══ Data for review ══

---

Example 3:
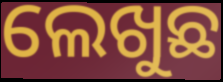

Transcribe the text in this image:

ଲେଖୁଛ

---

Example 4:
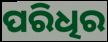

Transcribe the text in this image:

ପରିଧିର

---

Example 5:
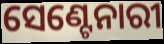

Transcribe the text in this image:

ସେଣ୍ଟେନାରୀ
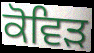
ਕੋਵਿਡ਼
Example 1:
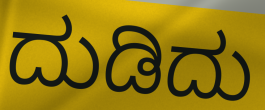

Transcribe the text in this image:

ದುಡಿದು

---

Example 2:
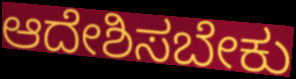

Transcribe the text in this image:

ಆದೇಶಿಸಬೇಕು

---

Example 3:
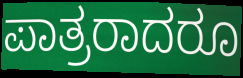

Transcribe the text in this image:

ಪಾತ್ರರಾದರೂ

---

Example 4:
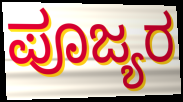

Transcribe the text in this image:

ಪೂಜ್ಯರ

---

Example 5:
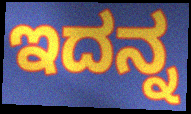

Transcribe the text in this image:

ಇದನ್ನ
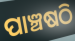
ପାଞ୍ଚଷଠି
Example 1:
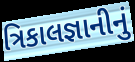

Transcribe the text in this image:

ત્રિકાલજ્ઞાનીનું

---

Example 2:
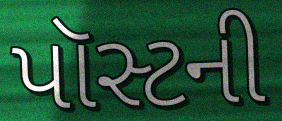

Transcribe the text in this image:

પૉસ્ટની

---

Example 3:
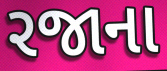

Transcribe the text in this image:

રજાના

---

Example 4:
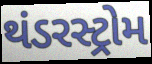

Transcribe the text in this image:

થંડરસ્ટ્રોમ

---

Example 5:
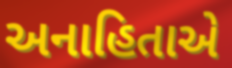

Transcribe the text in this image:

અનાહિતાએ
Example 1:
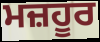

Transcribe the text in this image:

═══

● Problem to work on
Once the pictures are removed, print all the remaining data exactly as it stands.

● Reply
---

Example 3:

Transcribe the text in this image:

ଲେଖୁଛ

---

Example 4:

Transcribe the text in this image:

ପରିଧିର

---

Example 5:

Transcribe the text in this image:

ସେଣ୍ଟେନାରୀ
ਕੋਵਿਡ਼
Example 1:

Transcribe the text in this image:

ದುಡಿದು

---

Example 2:

Transcribe the text in this image:

ಆದೇಶಿಸಬೇಕು

---

Example 3:

Transcribe the text in this image:

ಪಾತ್ರರಾದರೂ

---

Example 4:

Transcribe the text in this image:

ಪೂಜ್ಯರ

---

Example 5:

Transcribe the text in this image:

ಇದನ್ನ
ପାଞ୍ଚଷଠି
Example 1:

Transcribe the text in this image:

ત્રિકાલજ્ઞાનીનું

---

Example 2:

Transcribe the text in this image:

પૉસ્ટની

---

Example 3:

Transcribe the text in this image:

રજાના

---

Example 4:

Transcribe the text in this image:

થંડરસ્ટ્રોમ

---

Example 5:

Transcribe the text in this image:

અનાહિતાએ
Example 1:

Transcribe the text in this image:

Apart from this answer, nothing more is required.